Checkout Dude: Will plastic be all right today, sir?
Me: Sure
Checkout Dude: That will be 6.82, sir.
Me (taking out some cash): Will paper be all right today, sir?

An informal show of hands showed a landslide in favor of Cheetos Puffs.
No one tried to take a swig of my coconut water WITH PULP.

  I put out the Puffs with the Crunchy Cheetos that Cub had given me and invited the other players to have a snack, but everyone who wanted a snack stuck their hand in the Puffs bag. No offense to Cub’s mom, but in my opinion comparing crunchy Cheetos to Cheetos Puffs is like comparing beef jerky and prime rib. But don’t take my word for it, just please consider that I took home the entire bag of crunchy Cheetos, but only a quarter bag of the Puffs.

  I watched Dan and Knapp battle it out in the finals (Dan winning to take the $90 cash prize) and hung around chatting with the other players till 5 and then went home. Cub and Tim even got some videos of the players in action. Here is a montage where you can see me going down in flames to Dan followed by a couple of other games. All the videos are on Cub’s chess.com page. I wish they’d gotten a video of me winning a game, but I turned that into a 50/50 proposition by winning half my games. I’ve never seen myself play before and think I’d go nuts if I had to play somebody chomping their gum as much as I do!

=>

I've never seen myself play before. Pretty fidgety!

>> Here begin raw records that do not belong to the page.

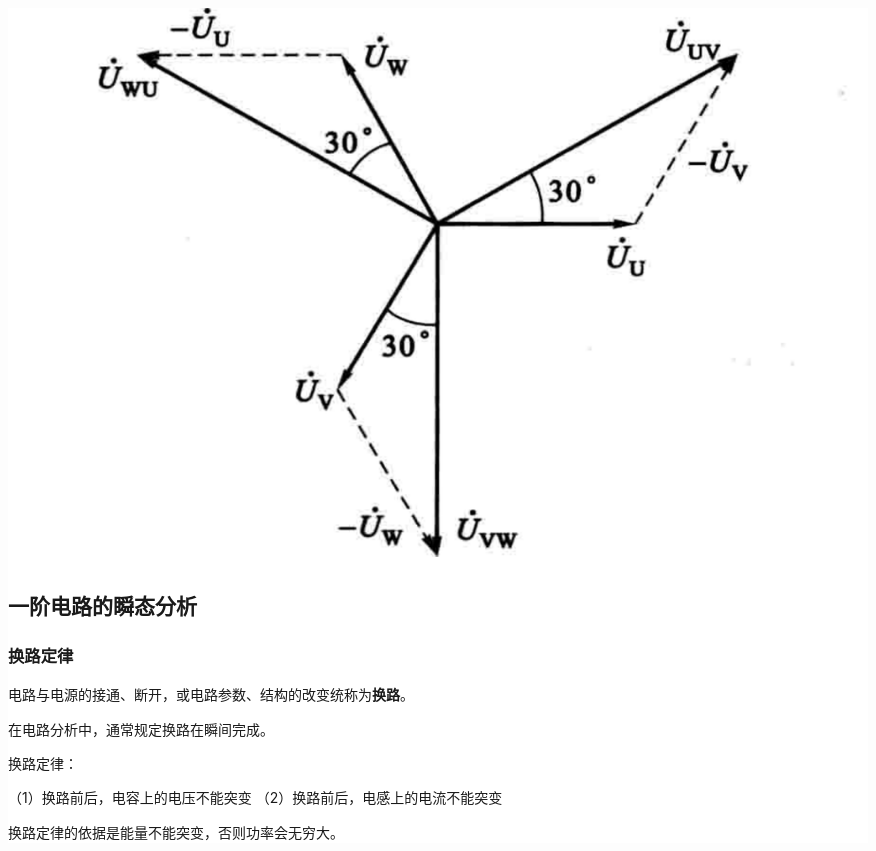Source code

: ![](PasteImage/2023-03-30-10-24-48.png)

## 一阶电路的瞬态分析

### 换路定律

电路与电源的接通、断开，或电路参数、结构的改变统称为**换路**。

在电路分析中，通常规定换路在瞬间完成。

换路定律：

（1）换路前后，电容上的电压不能突变
（2）换路前后，电感上的电流不能突变

换路定律的依据是能量不能突变，否则功率会无穷大。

  Big Money Blitz was a lot of fun and a great tournament, mainly because of Cub and Tim’s innovative thinking. I got to play 22 games (some against the best players in the area) in 4 and a half hours for just $10. I’m sure some players stayed away because they don’t think 5 minutes a side is 'real' chess, but they missed out. 5 minutes is a lot of time for a game and the chess was as much fun and just as cutthroat as any I’ve ever played. In an age where innovation seems measured by how many people a government can get to believe it’s cutting their deficit at the same time it is borrowing $5,000 per year for every man, woman, and child in the country, it’s nice to see some really creative thinking and I'm looking forward to their next tournament.